Scene geometry reasoning data:
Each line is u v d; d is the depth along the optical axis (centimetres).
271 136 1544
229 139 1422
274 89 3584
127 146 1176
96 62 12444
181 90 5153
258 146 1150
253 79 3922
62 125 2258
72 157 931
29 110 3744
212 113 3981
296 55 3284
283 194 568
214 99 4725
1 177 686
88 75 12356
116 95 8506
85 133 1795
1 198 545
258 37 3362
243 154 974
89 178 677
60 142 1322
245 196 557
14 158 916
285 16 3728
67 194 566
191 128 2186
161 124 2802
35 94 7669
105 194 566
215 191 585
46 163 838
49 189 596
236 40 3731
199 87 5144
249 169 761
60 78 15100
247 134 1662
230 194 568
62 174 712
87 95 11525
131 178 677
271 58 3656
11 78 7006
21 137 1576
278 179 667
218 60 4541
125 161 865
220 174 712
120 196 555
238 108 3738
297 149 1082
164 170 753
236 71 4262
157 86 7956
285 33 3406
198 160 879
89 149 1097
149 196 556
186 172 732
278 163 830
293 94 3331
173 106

◆ **INSTRUCTIONS FOR THE TASK**: Please repeat the data in full so that nothing differs from the original.

◆ **PROBLEM SOLUTION**:
Each line is u v d; d is the depth along the optical axis (centimetres).
271 136 1544
229 139 1422
274 89 3584
127 146 1176
96 62 12444
181 90 5153
258 146 1150
253 79 3922
62 125 2258
72 157 931
29 110 3744
212 113 3981
296 55 3284
283 194 568
214 99 4725
1 177 686
88 75 12356
116 95 8506
85 133 1795
1 198 545
258 37 3362
243 154 974
89 178 677
60 142 1322
245 196 557
14 158 916
285 16 3728
67 194 566
191 128 2186
161 124 2802
35 94 7669
105 194 566
215 191 585
46 163 838
49 189 596
236 40 3731
199 87 5144
249 169 761
60 78 15100
247 134 1662
230 194 568
62 174 712
87 95 11525
131 178 677
271 58 3656
11 78 7006
21 137 1576
278 179 667
218 60 4541
125 161 865
220 174 712
120 196 555
238 108 3738
297 149 1082
164 170 753
236 71 4262
157 86 7956
285 33 3406
198 160 879
89 149 1097
149 196 556
186 172 732
278 163 830
293 94 3331
173 106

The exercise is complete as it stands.